Ce qui est curieux de la part de la médiation internationale, c’est qu’elle associe ces mêmes miliciens aux négociations d’Alger. Il y a une embrouille. Il y a un jeu dangereux pour l’avenir de la paix. Si la communauté internationale impliquée dans ce processus ne fait pas la part des choses, ne tient pas compte des vrais acteurs qui sont à l’origine de l’insurrection, les seuls en mesure de faire la paix ou de faire la guerre, il y a un risque manifeste d’aboutir à un échec.
- Qu’attendez-vous concrètement de la médiation ?
Nous demandons à la médiation comme à la France de s’interroger sur le jeu trouble de Bamako. Pour sortir de l’impasse actuelle, il n’est pas productif de revenir à la décentralisation issue du pacte national signé en avril 1992, comme c’est le cas en ce moment. Il faut passer à autre chose. La médiation comme la France devraient faire des propositions nouvelles qui se démarquent de celles qui existent déjà. Lors de la dernière rencontre d’Alger, c’était comme si les parties se rencontraient pour la première fois.
Il faut que la médiation soit patiente. On sait, par ailleurs, que le pouvoir malien préfère que le Nord soit plutôt géré par les terroristes que par les Touareg. C’est là qu’on voit que les divergences sont trop grandes. Nous osons espérer que lors du prochain round de discussions, le président malien donnera un mandat plus sérieux à ses délégués.
En tout cas, d’ici la prochaine rencontre prévue en janvier, nous espérons que la médiation et la France prendront le temps nécessaire pour faire un vrai diagnostic de la situation sur le terrain et tiendront en compte les erreurs faites par le passé. Ce n’est que de cette manière que nous pourrons aboutir à une paix durable qui profitera aux populations.
- Quelle serait, selon vous, la solution idéale ?
Il faut doter cette région d’une large autonomie politique… avec de larges compétences. Des compétences qui vont au-delà des pouvoirs qu’octroit la décentralisation actuelle au Mali. Je fais ici référence au projet remis aux parties lors de la dernière rencontre en novembre à Alger. Ce document n’est qu’un vieux projet de décentration qui était dans les cartons depuis plusieurs années.
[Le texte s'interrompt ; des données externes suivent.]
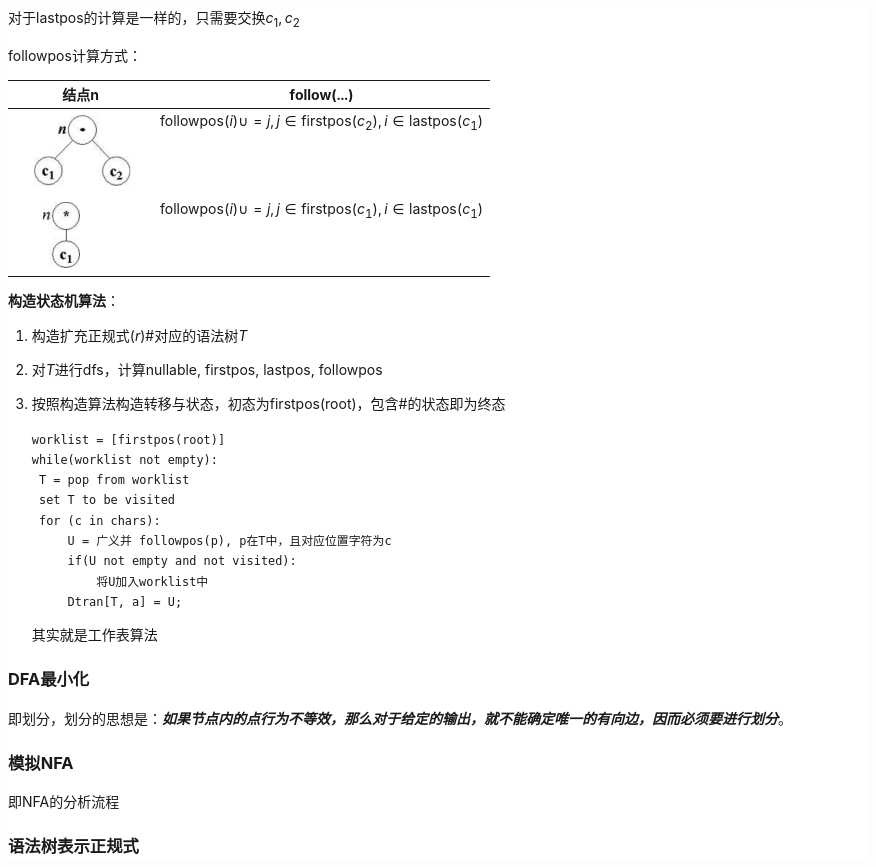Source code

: 对于lastpos的计算是一样的，只需要交换$c_1, c_2$

$\text{followpos}$计算方式：

| 结点n                                                        | follow(...)                                                  |
| ------------------------------------------------------------ | ------------------------------------------------------------ |
| <img src="assets\image-20241227174145226.png" alt="image-20241227174145226" style="zoom:50%;" /> | $\text{followpos}(i)\cup=j, j\in \text{firstpos}(c_2), i\in \text{lastpos}(c_1)$ |
| <img src="assets\image-20241227174213690.png" alt="image-20241227174213690" style="zoom:50%;" /> | $\text{followpos}(i)\cup=j, j\in \text{firstpos}(c_1), i\in \text{lastpos}(c_1)$ |

**构造状态机算法**：

1. 构造扩充正规式$(r)\#$对应的语法树$T$

2. 对$T$进行dfs，计算$\text{nullable, firstpos, lastpos, followpos}$

3. 按照构造算法构造转移与状态，初态为$\text{firstpos}(\text{root})$，包含$\#$​的状态即为终态

   ```
   worklist = [firstpos(root)]
   while(worklist not empty):
   	T = pop from worklist
   	set T to be visited
   	for (c in chars):
   		U = 广义并 followpos(p), p在T中，且对应位置字符为c
   		if(U not empty and not visited):
   			将U加入worklist中
   		Dtran[T, a] = U;
   ```

   其实就是工作表算法

### DFA最小化

即划分，划分的思想是：***如果节点内的点行为不等效，那么对于给定的输出，就不能确定唯一的有向边，因而必须要进行划分***。

### 模拟NFA

即NFA的分析流程

### 语法树表示正规式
Un projet que les autorités maliennes n’ont pas encore achevé d’écrire et qu’elles ont peur de finaliser pour des raisons financières.
Avec la situation qui prévaut dans la partie nord du Mali, Bamako s’est dit qu’il y avait là une opportunité pour le mettre au goût du jour. Comme disaient certains il s’agit d’une «démocratie participative locale très mince». Nous devons sortir complètement de cette recette, c’est-à-dire de cette mince démocratie participative locale.
Il faut oser aller plus loin et cela dans l’intérêt de la stabilité de la sous-région et du Mali en particulier. En d’autres termes, il faut que les représentants de la région de l’Azawad soient en mesure de prendre des décisions politiques, sécuritaires et socio-économiques d’importance.
Il faut qu’ils soient en mesure de prendre ou d’annuler des lois ou des textes qui sont en contradiction avec les spécificités locales. Il est important également que ses représentants aient de vraies compétences. La liste est encore longue. De telles expériences ont déjà donné des résultats très positifs dans certains pays.
Pourquoi pas chez nous ? Alors, au lieu de continuer à nous taper dessus pourquoi ne pas faire simple. Chaque partie y trouverait son compte. En tout cas, il y a une opportunité pour les parties en conflit ainsi que pour la communauté internationale impliquée dans ce dossier de corriger les erreurs passées et de trouver un juste milieu.